La loi nouvelle
"Et l'homme? Pour commettre l'adultère,
il faut être deux. D'ailleurs dans la Torah, Deutéronome 22/22,
la lapidation c'est pour l'un et l'autre. Or il y a flagrant délit
! Est-ce du machisme une fois de plus ? Peut-être. Mais peut-être
aussi faut-il chercher plus loin, comme toujours l'Évangile, sous
ses airs tout simples, révèle les échos d'une profondeur que
notre coeur et notre esprit n'ont jamais fini de sonder.
Dans la Bible, Israël, le Peuple élu, est l'épouse de Dieu. La
comparaison est constante. Et tout aussi constamment son infidélité
est là, déplorable. Épouse adultère, prostituée même chez le
prophète Osée, elle ne cesse de courir les éternelles idoles de
la richesse, du pouvoir, de la sécurité. Et cela au mépris de
la loi qui dit que le seul digne d'amour est ce Dieu amoureux, ce
Dieu du désert qui ne présente d'autre sécurité, d'autre
richesse, que la force de son amour, que la force de l'amour qui
peut seule garantir la paix, l'équilibre, la joie, qu'aucune
autre puissance ne pourra apporter. Souvenons-nous, un jour, au désert
justement : "arrière, Satan.. . ".
Hélas, la multiplicité, la permanence de l'adultère ne
laissent-elles pas entendre que la Loi, ce décalogue que
brandissent sur celle que l'on jette aux pieds de Jésus ses juges
implacables, ne parvient pas à garder l'épouse dans cette fidélité
source de vie ? Et ne sommes-nous pas nous-mêmes cette femme pécheresse
pour qui la loi, dans sa grandeur certes mais aussi dans sa
rigueur, échoue à garder dans l'alliance ? Comme le dira Saint
Paul, si cette loi est incapable de nous sauver alors elle nous
condamne à n'avoir d'autre avenir que la mort. D'ailleurs nous-mêmes
qui la brandissons si facilement sur la tête des autres, n'en
faisons-nous pas parfois, par la cruauté de nos jugements sans
merci, un véritable instrument de mort plutôt que de salut ?

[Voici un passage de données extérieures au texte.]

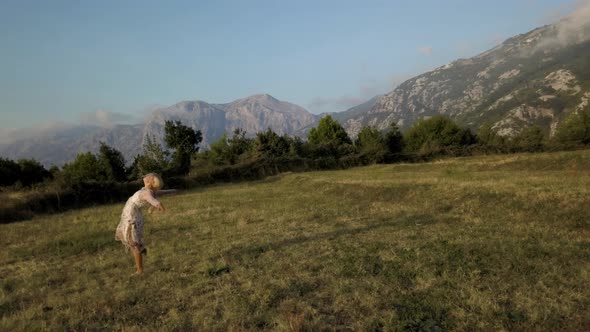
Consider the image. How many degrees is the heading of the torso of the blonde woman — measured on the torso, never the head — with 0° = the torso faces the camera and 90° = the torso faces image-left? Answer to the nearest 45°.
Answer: approximately 270°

Alors retentit la parole de Jésus : ne jugez pas et vous ne serez
pas jugés... ne condamnez pas et vous ne serez pas condamnés...
Alors retentit la proclamation d'une nouvelle loi, celle qui
aujourd'hui d'une part fait la vérité sur toutes les situations
de l'hypocrisie moralisatrice
"que celui qui n'a jamais péché jette la première
pierre", d'autre part instaure une Loi nouvelle qui n'est pas
la contradiction de la première mais son achèvement, son épanouissement,
comme l'éclosion de la formidable promesse qu'elle contenait dans
l'esprit qui traversait sa lettre dont pas un iota ne peut être
enlevé ! Oui, Loi nouvelle de l'amour qui en Jésus relève celle
qui était tombée, lui ouvre un nouvel avenir: va!. .., et peut
seule enfin la réconcilier: "ne pèche plus ! . . . ".
Loi dont la force est celle de cet amour qui commence par dire à
la femme qui est tombée: "moi non plus, je ne te condamne
pas... ".
Quand Jésus qui se baisse pour la rejoindre dans sa position
humiliée écrit sur le sable avec son doigt, c'est dans l'Écriture
la même expression que dans Exode 31/18 et Deutéronome 9/1 où
Dieu est montré écrivant du doigt pour Moïse la Loi sur les
tables de pierre que l'on retrouve. Et ce qu'écrit Jésus qui
s'abaisse au niveau de l'homme pécheur, c'est la loi nouvelle de
l'amour qui peut - seule libérer enfin le coeur de l'homme de ses
passions meurtrières. Alors la Loi, plus jamais, ne pourra être
un piège, mais désormais ce chemin de liberté et de vie que le
relèvement du Christ au matin de Pâques confirmera comme ayant
pour toujours emporté le péché du monde, notre péché.
N'est-ce pas la grande espérance qui traverse le temps de ce Carême,
qui traverse nos vies converties à cette loi nouvelle.".